[[ SELECTED EXTRACT open ]]

[jira] [Comment Edited] (HDFS-9053) Support large directories efficiently using B-Tree

Yi Liu (JIRA) Wed, 30 Sep 2015 18:31:39 -0700

    [ 
https://issues.apache.org/jira/browse/HDFS-9053?page=com.atlassian.jira.plugin.system.issuetabpanels:comment-tabpanel&focusedCommentId=14934598#comment-14934598
 ]


Yi Liu edited comment on HDFS-9053 at 10/1/15 1:30 AM:
-------------------------------------------------------

Thanks Jing for the further review. 
{quote}
Yeah, sorry for the delay.
{quote}
NP, thanks for the help :)

I also think it's a critical part of the code, thanks a lot for the review, 
[~szetszwo]! also welcome [~kihwal] and anyone who can review this.

{quote}
For insert/delete, the running time is O( n) for ArrayList.
{quote}
Yeah, if we count the re-allocations and copies of big arrays, I just mean the 
search time complexity before we do insert/delete.

{quote}
How about memory usage? One reason to use ArrayList instead of a more 
complicated data structure is to save memory. It seems to me that using B-Tree 
increases memory usage in general. It increases memory usage dramatically in 
some worst cases such as the average branching factor of the tree is small 
(this may also be a common case).
{quote}
That's a great question here.  I have given few description in the my second 
comment above: 
[here|https://issues.apache.org/jira/browse/HDFS-9053?focusedCommentId=14740814&page=com.atlassian.jira.plugin.system.issuetabpanels:comment-tabpanel#comment-14740814],
 I would give a detailed explanation:
{quote}
in some worst cases such as the average branching factor of the tree is small
{quote}
Don't worry about this, for any B-Tree node except root, it contains at least 
min degree size of elements, otherwise there is merging or element shift to 
guarantee this property. Besides, we expand the elements in B-Tree node the 
same as ArrayList.

[[ SELECTED EXTRACT closed ]]

# [DIRECTIONS]
Return, word for word, everything in the B-Tree comment from "Yi Liu edited" down to "can review this.".

[[ INPUT DATA open ]]

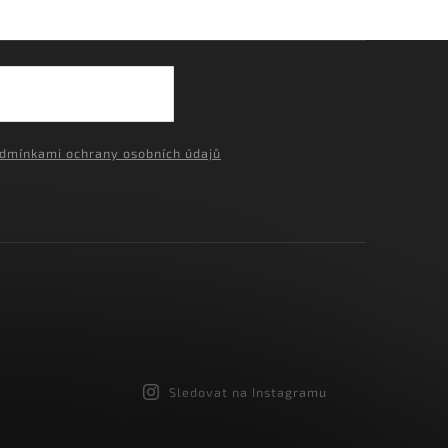
›
dmínkami ochrany osobních údajů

[[ INPUT DATA closed ]]

# [YOUR RESPONSE]
Yi Liu edited comment on HDFS-9053 at 10/1/15 1:30 AM:
-------------------------------------------------------

Thanks Jing for the further review. 
{quote}
Yeah, sorry for the delay.
{quote}
NP, thanks for the help :)

I also think it's a critical part of the code, thanks a lot for the review, 
[~szetszwo]! also welcome [~kihwal] and anyone who can review this.